Hear more on how Barnes’ virtual reality vision and the possibility of a cryptotype currency.
Video: Abbie Wolf

Q: Is technology reducing the need for an agent at all?

I don’t think so, because the emotion between buyer and seller will always be there. For the buyers, it’s probably one of the biggest purchases they will make in their life. The seller is not only disposing of their single biggest asset, but also the span of memories that go with it.

The online portals that advocate selling property without a broker or an agent have had varying degrees of success. Some of them are in fact going away in our market, where the difference between the asking price and the selling process can be as high as 10 or 12%. I think it’s naïve to expect those two parties to come together without a facilitator.

Q: How do prices compare to the Atlantic Seaboard?
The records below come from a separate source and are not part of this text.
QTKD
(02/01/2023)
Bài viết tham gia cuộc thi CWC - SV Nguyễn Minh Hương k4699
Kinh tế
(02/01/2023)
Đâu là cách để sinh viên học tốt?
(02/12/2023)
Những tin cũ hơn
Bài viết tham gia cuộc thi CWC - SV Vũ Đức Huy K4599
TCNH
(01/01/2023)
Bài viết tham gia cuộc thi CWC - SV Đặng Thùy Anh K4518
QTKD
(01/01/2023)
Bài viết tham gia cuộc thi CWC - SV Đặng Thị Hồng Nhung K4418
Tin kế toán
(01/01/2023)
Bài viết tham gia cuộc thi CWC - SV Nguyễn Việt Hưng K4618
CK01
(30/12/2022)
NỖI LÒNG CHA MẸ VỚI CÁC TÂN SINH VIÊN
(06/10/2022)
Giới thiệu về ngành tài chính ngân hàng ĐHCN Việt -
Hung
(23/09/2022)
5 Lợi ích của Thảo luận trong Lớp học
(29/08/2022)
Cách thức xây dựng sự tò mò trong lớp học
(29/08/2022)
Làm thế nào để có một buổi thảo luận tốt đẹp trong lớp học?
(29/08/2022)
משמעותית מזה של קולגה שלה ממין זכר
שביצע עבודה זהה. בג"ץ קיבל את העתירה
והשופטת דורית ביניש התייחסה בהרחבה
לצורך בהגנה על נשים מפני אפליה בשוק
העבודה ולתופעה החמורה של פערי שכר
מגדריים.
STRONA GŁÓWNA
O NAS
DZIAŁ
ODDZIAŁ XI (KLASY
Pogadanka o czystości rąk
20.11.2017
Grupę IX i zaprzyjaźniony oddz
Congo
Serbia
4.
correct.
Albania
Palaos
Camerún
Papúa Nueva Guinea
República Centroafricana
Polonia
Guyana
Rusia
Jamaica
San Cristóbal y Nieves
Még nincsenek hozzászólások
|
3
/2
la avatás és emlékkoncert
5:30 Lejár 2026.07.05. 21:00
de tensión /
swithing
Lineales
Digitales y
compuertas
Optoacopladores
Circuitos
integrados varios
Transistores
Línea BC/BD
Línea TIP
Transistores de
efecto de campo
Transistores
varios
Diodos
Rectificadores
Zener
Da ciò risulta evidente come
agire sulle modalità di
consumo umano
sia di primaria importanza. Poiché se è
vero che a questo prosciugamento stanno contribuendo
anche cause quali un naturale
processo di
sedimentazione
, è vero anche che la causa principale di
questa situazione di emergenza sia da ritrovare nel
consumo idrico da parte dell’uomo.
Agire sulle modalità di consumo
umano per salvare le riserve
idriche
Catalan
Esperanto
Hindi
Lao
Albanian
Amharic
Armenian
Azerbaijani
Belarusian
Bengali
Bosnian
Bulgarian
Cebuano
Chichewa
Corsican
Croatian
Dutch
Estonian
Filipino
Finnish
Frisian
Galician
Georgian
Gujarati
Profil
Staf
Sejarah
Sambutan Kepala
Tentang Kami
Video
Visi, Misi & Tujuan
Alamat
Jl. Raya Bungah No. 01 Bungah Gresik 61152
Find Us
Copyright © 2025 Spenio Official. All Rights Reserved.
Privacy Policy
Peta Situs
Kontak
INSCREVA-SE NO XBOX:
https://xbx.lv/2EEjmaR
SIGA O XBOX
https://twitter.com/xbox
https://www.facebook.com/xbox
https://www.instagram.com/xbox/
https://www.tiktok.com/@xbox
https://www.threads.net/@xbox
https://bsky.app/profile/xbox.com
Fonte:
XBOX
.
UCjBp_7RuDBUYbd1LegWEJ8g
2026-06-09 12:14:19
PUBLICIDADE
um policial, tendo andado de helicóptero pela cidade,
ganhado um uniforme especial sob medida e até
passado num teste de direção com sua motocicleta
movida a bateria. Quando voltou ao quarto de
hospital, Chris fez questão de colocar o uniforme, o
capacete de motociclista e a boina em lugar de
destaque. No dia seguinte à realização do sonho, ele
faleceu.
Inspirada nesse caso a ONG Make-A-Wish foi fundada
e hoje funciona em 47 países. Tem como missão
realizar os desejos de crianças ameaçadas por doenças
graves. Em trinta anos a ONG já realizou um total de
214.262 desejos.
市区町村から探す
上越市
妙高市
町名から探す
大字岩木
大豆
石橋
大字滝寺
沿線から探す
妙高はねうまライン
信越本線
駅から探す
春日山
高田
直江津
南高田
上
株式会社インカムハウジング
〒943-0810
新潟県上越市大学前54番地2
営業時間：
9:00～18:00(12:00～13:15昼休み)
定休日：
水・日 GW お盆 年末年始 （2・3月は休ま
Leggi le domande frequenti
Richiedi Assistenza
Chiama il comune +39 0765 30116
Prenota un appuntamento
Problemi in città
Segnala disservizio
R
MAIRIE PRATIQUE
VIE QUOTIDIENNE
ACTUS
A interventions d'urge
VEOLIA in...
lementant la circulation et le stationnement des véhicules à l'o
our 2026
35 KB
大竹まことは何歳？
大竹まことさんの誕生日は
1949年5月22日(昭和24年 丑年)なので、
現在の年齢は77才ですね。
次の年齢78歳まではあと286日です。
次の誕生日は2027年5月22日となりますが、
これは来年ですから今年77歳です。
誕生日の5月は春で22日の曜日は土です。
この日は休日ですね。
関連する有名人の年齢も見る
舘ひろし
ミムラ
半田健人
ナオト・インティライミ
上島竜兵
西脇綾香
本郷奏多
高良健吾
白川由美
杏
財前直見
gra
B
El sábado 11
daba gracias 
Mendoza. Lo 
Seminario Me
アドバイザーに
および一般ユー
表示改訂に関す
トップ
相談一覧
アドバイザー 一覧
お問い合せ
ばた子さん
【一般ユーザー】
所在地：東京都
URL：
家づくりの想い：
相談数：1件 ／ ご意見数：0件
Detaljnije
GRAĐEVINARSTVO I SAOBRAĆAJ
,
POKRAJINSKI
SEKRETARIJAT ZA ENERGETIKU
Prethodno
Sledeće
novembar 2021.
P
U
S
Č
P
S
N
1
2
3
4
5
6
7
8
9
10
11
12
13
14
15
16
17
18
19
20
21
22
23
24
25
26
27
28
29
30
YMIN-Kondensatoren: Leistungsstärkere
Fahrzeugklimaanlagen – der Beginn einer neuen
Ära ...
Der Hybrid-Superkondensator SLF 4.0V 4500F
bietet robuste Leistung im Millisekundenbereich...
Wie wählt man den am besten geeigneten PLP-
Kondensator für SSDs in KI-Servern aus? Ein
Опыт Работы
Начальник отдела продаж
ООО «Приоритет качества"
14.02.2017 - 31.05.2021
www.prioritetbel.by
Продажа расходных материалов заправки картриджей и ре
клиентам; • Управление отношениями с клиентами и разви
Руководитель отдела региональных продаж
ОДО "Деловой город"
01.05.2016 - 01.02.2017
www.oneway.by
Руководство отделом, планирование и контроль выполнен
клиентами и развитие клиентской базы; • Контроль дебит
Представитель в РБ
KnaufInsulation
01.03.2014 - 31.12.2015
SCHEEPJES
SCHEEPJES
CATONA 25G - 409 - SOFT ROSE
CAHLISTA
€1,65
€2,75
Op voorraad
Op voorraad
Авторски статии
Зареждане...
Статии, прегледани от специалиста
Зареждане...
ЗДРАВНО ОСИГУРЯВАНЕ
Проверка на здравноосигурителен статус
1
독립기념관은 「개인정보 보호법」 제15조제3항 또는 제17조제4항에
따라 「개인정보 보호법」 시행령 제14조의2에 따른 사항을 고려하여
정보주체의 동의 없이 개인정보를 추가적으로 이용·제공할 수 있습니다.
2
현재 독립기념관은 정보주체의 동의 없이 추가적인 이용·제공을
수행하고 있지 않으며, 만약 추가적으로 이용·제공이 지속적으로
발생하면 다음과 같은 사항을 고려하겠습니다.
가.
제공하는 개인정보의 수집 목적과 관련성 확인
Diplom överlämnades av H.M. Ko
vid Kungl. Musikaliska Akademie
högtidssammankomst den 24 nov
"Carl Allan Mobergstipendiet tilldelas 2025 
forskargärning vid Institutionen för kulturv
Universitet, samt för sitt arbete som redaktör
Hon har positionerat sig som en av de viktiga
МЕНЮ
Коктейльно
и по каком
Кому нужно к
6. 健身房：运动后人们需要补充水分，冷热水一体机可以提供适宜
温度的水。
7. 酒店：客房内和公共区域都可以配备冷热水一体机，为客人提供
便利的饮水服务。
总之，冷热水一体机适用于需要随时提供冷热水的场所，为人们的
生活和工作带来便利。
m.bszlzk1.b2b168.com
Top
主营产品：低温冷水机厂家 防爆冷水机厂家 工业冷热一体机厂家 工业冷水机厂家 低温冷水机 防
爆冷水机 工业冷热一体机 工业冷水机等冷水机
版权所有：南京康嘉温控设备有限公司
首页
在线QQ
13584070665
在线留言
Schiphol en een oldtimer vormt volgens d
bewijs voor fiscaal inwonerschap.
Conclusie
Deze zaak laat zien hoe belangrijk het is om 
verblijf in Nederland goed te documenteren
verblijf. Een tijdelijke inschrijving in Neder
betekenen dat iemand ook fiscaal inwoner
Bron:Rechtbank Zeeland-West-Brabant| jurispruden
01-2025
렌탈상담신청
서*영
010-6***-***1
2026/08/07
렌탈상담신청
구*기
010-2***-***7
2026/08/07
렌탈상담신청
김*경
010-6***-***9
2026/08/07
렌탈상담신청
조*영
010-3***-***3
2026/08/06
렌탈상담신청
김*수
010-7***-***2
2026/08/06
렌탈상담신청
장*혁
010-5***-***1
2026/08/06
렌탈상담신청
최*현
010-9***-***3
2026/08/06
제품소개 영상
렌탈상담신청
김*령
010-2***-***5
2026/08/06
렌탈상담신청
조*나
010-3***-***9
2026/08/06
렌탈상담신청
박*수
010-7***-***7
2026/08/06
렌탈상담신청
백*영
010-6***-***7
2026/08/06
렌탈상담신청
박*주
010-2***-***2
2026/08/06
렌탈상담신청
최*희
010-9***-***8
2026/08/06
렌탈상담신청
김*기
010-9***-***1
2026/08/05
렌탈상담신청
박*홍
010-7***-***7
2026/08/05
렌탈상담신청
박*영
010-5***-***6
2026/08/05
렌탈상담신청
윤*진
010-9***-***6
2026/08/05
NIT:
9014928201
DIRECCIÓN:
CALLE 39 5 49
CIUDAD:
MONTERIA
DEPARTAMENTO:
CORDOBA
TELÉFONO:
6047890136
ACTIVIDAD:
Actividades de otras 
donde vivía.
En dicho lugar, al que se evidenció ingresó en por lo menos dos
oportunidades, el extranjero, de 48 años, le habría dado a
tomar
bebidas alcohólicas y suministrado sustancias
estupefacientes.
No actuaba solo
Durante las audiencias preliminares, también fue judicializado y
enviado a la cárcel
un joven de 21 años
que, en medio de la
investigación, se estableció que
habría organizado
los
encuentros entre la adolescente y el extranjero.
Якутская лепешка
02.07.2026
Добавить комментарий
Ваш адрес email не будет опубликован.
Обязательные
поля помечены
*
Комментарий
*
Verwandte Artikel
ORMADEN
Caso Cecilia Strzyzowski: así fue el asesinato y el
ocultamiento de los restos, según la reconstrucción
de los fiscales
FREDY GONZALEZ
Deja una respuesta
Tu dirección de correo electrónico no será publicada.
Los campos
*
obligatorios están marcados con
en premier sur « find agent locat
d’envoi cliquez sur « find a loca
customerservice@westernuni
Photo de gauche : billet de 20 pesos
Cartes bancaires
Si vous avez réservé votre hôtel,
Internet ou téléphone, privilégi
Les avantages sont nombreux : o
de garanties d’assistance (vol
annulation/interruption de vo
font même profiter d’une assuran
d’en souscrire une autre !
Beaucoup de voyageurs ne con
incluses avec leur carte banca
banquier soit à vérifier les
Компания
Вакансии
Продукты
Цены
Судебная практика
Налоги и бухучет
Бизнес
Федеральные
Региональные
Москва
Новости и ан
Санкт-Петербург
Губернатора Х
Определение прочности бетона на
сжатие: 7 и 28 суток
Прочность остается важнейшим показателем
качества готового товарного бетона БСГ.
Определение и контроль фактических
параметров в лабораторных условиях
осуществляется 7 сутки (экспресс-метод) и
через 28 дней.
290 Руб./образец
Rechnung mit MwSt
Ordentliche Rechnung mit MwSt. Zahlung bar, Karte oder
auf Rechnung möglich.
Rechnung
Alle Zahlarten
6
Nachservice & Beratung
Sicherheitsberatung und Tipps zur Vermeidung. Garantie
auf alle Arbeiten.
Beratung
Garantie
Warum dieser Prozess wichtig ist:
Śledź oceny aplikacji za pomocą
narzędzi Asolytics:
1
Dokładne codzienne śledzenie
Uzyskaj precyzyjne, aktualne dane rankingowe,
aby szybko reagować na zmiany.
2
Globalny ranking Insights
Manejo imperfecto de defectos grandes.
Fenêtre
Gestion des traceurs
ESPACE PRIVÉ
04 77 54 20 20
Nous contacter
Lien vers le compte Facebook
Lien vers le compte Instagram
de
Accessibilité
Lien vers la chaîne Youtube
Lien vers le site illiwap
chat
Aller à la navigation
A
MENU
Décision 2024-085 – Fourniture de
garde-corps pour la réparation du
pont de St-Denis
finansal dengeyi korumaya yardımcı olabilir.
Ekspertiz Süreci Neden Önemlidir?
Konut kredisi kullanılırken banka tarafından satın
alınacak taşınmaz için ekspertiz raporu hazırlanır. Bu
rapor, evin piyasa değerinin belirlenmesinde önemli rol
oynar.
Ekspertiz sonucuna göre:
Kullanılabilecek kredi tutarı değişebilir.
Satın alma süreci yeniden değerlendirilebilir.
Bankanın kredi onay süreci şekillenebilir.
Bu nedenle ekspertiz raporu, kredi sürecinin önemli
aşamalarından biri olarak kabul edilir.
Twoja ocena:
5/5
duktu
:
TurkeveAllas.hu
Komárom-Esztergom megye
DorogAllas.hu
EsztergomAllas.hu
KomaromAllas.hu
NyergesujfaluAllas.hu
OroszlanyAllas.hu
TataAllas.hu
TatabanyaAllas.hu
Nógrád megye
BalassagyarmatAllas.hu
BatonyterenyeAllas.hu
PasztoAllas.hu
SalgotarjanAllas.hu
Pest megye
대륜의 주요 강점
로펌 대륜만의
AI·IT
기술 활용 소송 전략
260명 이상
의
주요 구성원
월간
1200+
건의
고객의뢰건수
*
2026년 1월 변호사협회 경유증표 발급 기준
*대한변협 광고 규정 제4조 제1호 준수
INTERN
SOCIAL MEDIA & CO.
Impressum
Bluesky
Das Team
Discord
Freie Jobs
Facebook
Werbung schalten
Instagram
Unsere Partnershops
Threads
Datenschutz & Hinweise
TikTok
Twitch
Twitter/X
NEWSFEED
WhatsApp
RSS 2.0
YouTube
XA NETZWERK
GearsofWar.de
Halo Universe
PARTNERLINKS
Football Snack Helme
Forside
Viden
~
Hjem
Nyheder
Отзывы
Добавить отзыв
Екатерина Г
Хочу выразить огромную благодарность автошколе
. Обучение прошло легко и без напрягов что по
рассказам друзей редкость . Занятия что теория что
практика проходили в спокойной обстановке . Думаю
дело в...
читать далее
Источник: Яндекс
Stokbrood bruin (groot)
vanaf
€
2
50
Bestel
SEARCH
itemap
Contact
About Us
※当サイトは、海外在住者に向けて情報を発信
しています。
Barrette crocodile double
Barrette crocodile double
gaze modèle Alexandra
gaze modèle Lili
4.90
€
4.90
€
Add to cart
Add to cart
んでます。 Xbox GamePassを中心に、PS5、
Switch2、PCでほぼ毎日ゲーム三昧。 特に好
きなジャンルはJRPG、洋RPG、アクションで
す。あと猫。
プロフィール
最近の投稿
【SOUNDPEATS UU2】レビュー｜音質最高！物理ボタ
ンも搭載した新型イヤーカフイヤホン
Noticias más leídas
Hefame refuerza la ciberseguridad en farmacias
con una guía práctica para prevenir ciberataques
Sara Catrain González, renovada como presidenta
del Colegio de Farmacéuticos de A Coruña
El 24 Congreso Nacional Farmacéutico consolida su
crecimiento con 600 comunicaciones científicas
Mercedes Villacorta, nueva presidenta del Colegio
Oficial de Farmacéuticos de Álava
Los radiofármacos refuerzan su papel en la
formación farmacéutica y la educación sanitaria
Let’s talk about Simon’s town for. In some instances, it is 10% of what you would pay for an equivalent property on the Atlantic Seaboard. That’s a huge disconnect. It’s huge. I’ve always been of the opinion that something has to give here because they both have magnificent views. And Simon’s Town has the advantage of being north facing for sunlight hours.

From a simple economics perspective, either the Atlantic Seaboard’s prices need to come down quite dramatically, or the False Bay prices need to increase quite dramatically. There’s little to suggest that the Atlantic seaboard prices are going to come down anytime soon, which would lead one to the conclusion that the False Bay are coming up.

The most common objection, ‘it’s too far’ and our commentary was from what? Yes, if one is working in the City Bowl, it is too far to battle traffic. But if one is working in the Southern Suburbs, it’s not really that far.

The other thing was that there was very little in terms of retail or medical in Simon’s town. But with the new development in Harbor Bay, that has all changed—convenient shopping, chains, optometrists, hairdressers, restaurants, and most importantly a medical center.

So it’s becoming more of a residents destination than a holiday town.

Q: How is foreign investment in this post-election economy?

It is surprisingly robust. In general, our currency makes all sorts of things a lot more affordable for them in comparison to other places they might look in Europe. The South Peninsula gets some of the best sunlight, and golf is a strong draw card because we are spoiled with some of the most magnificent golf courses on our doorstep in Simon’s Town. All of that leads to, to an attraction for great value. 

Q: What could you get for between R1 and 1.5 million?

The range of pricing in Simon’s Town can go from sectional title apartments at the bottom end close to R1 million to top end properties on the water’s edge, the most magnificent homes, at around R20 million. There’s a huge spread in variety of accommodation available that would fit everyone’s budgets.

For early two’s you can get a two bedroom penthouse with garaging, magnificent views and north facing. It’s unheard of.